------ THE DATA ------
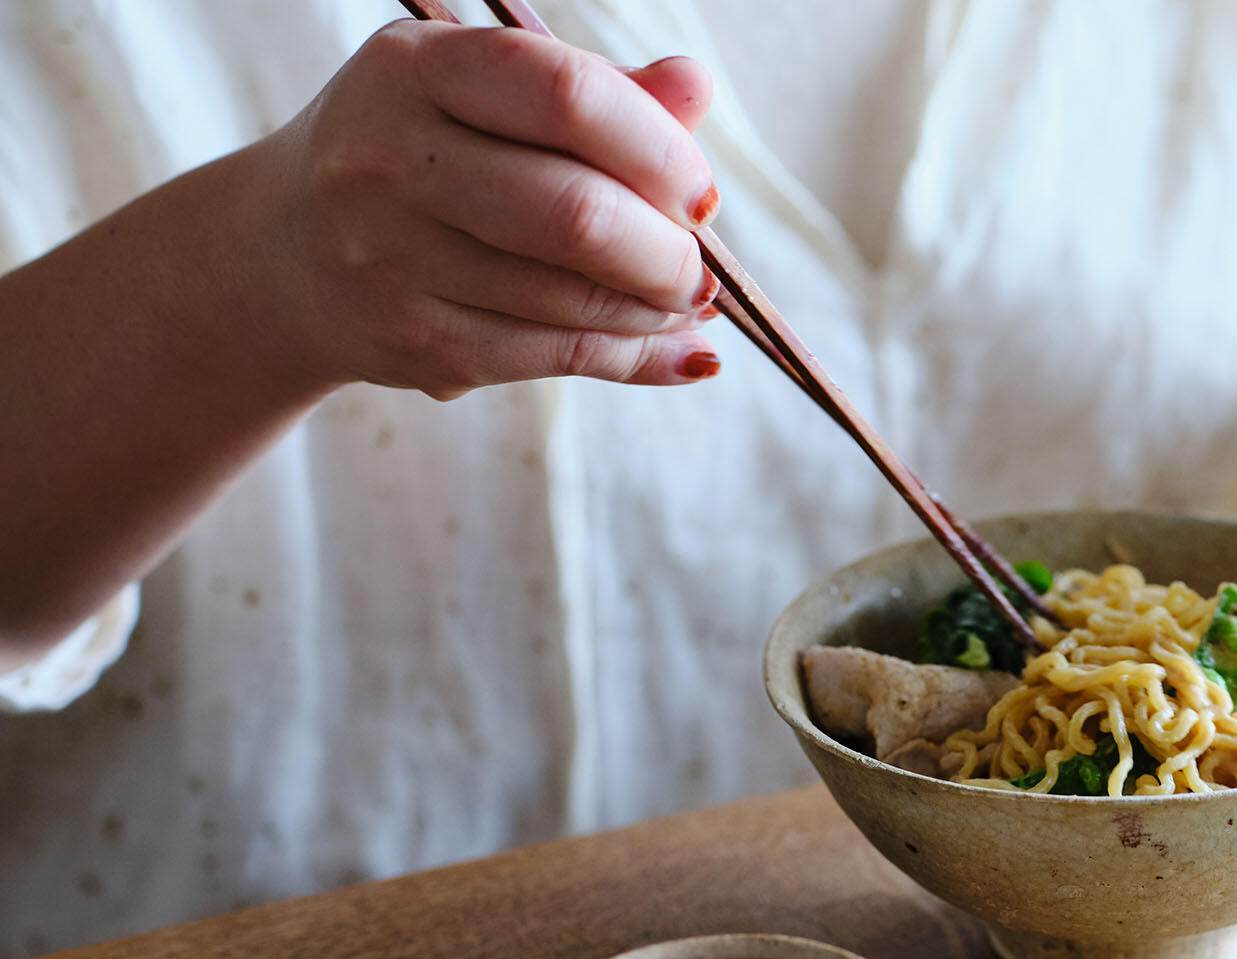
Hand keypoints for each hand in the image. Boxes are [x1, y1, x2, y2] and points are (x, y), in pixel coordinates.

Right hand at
------
------ THE DATA ------
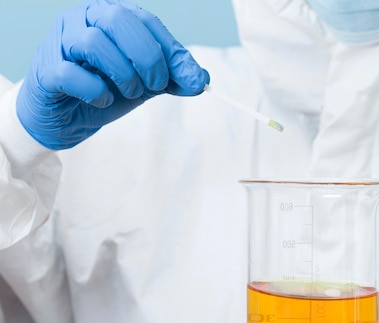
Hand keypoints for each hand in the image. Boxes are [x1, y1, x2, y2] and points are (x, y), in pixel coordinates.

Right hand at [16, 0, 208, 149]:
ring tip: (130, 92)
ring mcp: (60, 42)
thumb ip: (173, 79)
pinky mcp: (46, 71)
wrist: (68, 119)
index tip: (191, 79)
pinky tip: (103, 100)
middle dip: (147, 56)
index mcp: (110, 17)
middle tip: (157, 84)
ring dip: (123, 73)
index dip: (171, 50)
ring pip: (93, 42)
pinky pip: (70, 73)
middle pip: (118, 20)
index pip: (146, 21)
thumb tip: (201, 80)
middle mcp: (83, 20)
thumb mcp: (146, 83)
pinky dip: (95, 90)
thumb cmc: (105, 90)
------
Return exactly the lines above from the line that has "wrist: (68, 119)" through the line that has "thumb cmc: (105, 90)", inclusive, and nothing else.

wrist: (68, 119)
index tip: (191, 79)
pinky tip: (103, 100)
middle dip: (147, 56)
index mcp: (110, 17)
middle tip: (157, 84)
ring dip: (123, 73)
index dip: (171, 50)
ring pip: (93, 42)
pinky pip: (70, 73)
middle pip: (118, 20)
index pip: (146, 21)
thumb tip: (201, 80)
middle mcp: (83, 20)
thumb mcp: (146, 83)
pinky dip: (95, 90)
thumb cmc: (105, 90)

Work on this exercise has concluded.